Weir surprised the crowd by straightaway pulling out his slide and leading a chilling rendition of “Little Red Rooster,” the Willie Dixon blues standard, often performed by The Grateful Dead. Weir’s vocals boded well for this intimate performance, perhaps rested from the recent Dead & Company stadium summer tour. Next, Kimock stepped over to his fretless slide guitar with a gorgeous resonating tone, to accompany Weir and Friends on the celebrated Grateful Dead ballad, “Stella Blue.” Kimock’s rendition of the timeless Robert Hunter ballad has become somewhat of a signature instrumental for him in not only his own bands but alongside The Other Ones, Phil Lesh & Friends, and RatDog. The biggest surprise of the evening came with a cover of Jesse Stone’s “Don’t Let Go.” Deadheads know every word of this tune, as it was a staple of the Jerry Garcia Band. The jam-vehicle was a captivating alternative take on Weir and Co.’s part. His enunciations and vocal punch were flawlessly executed with impeccable backing vocals coming from Siegel and Lane. The jam unfolded with each player getting a stab at his own individual discoveries. Clearly, the lineup was relishing the reunion of sorts, keeping it loose but purposeful.
The vibes shifted gears with the familiar guitar and drum thematic indicating that “The Other One” was manifesting. The first tune Weir wrote for the Grateful Dead has stayed with him for all these years, in many different twists and turns. Sly Robbie took on some experimental bombs during the opening jam stanza before Bobby delivered the words the whole crowd sang alongside him. After a lengthy passage between verses and ultimate climax, the band simmered the tune down to a halt; as opposed to the more typical segue way to the next tune. What would be the final tune of the night (no stage lighting was installed with a strict 7 pm curfew end) was Bobby’s Sunday-steady “Samson & Delilah.” Convincing vocal-work from Weir egged the boys on harder to play the hell out of the final tune, one that had the entire Sweetwater in the Sun assemblage gleefully swinging and singing. After the final choral proclamation, the undoubtedly abrupt ending was lightened up with Kimock’s good humor (Weir already gracefully ducked offstage), responding sarcastically to a cry for one more song, “are you fucking kidding me?!” The band appeared up to it, but the management affirmed that the show had to end.
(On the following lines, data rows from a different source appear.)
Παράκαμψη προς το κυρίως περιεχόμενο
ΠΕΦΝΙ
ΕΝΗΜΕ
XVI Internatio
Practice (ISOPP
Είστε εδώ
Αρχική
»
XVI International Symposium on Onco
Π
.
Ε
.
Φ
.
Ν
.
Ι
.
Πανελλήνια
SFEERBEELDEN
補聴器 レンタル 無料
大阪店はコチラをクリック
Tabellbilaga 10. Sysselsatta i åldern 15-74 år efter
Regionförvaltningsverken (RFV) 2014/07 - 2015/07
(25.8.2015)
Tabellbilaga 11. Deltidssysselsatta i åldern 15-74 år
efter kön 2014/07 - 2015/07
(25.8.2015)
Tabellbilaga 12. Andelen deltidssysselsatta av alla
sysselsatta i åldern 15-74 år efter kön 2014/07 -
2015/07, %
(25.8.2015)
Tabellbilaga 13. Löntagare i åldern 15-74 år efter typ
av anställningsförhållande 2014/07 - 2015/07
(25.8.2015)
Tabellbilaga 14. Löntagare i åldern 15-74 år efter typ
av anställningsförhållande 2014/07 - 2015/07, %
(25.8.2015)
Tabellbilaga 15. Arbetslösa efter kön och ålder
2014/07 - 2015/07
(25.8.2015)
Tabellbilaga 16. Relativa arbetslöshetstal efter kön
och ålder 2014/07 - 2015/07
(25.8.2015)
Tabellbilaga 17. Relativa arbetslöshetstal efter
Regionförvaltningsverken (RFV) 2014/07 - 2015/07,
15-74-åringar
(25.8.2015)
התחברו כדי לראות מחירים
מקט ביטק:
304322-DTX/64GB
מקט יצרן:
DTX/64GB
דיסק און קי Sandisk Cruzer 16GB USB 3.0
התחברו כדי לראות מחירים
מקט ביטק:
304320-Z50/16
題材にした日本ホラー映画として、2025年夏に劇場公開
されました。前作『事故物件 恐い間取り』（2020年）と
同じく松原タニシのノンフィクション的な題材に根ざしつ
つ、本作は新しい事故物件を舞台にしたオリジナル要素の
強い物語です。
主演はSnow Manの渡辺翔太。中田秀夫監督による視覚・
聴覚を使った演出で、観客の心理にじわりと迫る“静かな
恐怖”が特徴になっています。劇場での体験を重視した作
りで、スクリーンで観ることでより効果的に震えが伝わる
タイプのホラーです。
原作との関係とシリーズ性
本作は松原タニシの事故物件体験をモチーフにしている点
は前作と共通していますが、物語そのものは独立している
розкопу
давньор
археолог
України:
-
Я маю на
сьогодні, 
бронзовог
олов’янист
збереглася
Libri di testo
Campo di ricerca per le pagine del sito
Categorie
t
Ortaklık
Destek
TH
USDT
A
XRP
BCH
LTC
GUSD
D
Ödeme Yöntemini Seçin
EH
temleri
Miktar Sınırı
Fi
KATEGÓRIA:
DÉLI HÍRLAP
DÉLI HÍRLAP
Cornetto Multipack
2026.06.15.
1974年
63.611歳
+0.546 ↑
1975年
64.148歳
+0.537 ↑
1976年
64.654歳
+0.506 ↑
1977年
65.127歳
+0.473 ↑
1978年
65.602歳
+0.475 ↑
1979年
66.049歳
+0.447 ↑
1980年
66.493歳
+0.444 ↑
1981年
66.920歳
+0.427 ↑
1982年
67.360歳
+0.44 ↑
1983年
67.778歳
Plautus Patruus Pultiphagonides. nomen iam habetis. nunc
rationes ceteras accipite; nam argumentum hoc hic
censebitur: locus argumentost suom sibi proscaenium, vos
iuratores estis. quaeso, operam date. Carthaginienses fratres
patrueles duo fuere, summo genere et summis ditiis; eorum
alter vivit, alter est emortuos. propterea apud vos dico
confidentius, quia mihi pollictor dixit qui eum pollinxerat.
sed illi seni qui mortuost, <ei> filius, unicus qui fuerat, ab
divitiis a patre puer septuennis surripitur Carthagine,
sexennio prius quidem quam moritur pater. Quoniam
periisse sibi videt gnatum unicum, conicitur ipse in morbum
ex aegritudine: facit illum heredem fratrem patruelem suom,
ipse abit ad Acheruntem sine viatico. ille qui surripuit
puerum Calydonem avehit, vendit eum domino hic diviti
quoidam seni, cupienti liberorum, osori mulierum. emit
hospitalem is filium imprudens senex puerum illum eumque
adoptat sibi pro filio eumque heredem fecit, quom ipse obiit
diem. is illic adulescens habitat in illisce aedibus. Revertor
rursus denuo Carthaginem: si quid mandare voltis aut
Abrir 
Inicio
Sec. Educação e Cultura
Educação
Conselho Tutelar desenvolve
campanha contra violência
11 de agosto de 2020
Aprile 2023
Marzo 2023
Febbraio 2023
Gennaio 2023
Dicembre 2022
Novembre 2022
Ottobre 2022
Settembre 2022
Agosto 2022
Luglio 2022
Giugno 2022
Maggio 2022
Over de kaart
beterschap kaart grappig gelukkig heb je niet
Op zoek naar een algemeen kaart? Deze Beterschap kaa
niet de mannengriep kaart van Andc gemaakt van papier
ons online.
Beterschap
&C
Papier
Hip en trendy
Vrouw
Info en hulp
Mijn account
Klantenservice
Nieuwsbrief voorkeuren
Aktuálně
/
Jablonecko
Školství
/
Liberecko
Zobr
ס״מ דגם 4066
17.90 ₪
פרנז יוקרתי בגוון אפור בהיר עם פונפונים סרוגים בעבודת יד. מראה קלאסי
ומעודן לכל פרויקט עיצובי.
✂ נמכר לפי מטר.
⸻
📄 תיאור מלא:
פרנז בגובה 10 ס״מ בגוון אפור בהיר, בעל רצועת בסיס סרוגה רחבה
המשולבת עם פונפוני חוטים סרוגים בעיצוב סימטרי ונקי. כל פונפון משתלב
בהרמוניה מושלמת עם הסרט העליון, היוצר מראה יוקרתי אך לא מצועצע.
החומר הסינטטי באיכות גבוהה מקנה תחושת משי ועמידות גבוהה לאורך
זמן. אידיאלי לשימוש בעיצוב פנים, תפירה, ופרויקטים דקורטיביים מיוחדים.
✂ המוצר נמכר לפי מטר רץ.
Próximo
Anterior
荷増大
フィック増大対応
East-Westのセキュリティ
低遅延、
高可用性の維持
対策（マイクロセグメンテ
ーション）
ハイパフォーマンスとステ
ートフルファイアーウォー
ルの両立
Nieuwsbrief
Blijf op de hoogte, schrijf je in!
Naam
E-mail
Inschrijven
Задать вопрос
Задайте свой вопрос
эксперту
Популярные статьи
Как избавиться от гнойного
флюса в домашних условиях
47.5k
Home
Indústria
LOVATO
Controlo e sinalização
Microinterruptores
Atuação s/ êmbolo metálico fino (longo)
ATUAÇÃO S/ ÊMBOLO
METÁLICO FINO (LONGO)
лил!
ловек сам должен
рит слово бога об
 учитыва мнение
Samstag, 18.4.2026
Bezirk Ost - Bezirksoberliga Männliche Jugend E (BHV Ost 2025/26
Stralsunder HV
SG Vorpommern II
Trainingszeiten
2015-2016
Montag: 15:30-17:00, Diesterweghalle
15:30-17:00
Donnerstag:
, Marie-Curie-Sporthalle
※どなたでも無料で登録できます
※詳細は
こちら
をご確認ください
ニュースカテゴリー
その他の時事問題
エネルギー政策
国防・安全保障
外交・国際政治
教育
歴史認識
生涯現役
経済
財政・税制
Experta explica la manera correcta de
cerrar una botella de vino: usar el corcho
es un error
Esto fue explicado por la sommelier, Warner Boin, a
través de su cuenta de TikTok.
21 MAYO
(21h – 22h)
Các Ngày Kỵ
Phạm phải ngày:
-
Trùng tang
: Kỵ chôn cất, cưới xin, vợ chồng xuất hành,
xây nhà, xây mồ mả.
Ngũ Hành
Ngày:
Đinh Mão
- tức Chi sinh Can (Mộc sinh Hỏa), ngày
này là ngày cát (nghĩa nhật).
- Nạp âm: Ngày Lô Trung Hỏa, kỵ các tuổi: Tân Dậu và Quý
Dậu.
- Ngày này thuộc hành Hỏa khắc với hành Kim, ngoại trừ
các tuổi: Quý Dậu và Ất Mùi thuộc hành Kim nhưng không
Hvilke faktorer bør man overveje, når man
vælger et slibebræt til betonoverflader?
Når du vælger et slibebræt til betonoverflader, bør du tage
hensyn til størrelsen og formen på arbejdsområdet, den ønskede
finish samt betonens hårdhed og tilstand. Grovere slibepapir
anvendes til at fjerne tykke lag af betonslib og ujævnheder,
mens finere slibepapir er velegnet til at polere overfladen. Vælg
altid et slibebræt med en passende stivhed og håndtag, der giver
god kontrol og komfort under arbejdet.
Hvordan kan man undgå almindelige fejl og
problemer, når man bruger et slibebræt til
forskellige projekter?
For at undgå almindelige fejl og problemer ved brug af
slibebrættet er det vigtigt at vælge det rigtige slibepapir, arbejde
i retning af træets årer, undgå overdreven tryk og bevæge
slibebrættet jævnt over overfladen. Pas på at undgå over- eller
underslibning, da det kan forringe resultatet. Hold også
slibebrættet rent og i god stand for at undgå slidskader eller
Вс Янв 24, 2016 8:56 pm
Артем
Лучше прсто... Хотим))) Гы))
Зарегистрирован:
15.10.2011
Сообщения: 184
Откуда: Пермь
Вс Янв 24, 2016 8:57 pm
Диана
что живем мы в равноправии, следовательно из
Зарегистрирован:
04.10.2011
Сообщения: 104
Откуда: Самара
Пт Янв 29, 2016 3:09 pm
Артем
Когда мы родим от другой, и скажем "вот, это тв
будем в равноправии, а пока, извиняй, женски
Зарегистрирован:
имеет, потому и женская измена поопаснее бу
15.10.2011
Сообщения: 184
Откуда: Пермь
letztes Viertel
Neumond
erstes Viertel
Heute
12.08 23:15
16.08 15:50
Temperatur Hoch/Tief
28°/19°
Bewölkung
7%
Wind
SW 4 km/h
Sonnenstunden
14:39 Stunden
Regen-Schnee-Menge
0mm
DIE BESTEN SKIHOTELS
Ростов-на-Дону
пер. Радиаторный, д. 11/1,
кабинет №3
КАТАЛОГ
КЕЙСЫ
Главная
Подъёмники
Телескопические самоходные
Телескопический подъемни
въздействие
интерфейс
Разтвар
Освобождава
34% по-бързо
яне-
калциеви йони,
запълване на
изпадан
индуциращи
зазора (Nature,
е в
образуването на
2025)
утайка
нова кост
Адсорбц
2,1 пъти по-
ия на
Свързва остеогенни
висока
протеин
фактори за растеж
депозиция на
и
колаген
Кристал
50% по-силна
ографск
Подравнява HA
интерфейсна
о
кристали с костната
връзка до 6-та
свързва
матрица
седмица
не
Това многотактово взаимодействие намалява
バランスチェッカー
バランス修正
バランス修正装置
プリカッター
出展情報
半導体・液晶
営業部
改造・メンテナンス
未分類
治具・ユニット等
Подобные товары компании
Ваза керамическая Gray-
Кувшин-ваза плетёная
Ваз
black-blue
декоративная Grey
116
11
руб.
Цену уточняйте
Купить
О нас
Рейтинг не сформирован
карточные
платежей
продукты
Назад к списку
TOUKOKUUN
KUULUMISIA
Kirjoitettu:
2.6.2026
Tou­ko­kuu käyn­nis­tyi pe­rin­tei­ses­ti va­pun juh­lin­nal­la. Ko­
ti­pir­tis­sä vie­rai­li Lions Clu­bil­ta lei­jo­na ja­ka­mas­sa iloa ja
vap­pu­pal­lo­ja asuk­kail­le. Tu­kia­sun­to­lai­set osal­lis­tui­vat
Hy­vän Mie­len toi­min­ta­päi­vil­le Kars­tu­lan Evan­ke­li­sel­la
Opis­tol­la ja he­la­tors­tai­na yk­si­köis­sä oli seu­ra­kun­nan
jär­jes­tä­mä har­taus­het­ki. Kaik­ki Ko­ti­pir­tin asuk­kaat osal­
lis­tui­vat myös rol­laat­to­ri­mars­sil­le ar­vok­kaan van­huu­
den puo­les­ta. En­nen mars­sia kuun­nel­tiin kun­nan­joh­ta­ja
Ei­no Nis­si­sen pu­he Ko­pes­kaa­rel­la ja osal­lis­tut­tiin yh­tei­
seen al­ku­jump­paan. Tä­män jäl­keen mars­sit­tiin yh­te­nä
One could always beg for more, but what happened was plenty to be Grateful for. The scene has boiled down to intimate venue spaces, with both Weir and the other surviving members of Grateful Dead opting for smaller-scale shows. None of us can complain. A very big thanks to Sweetwater family for a fantastic first year for Sweetwater in the Sun, and to Stafford Lake Park for letting us be us.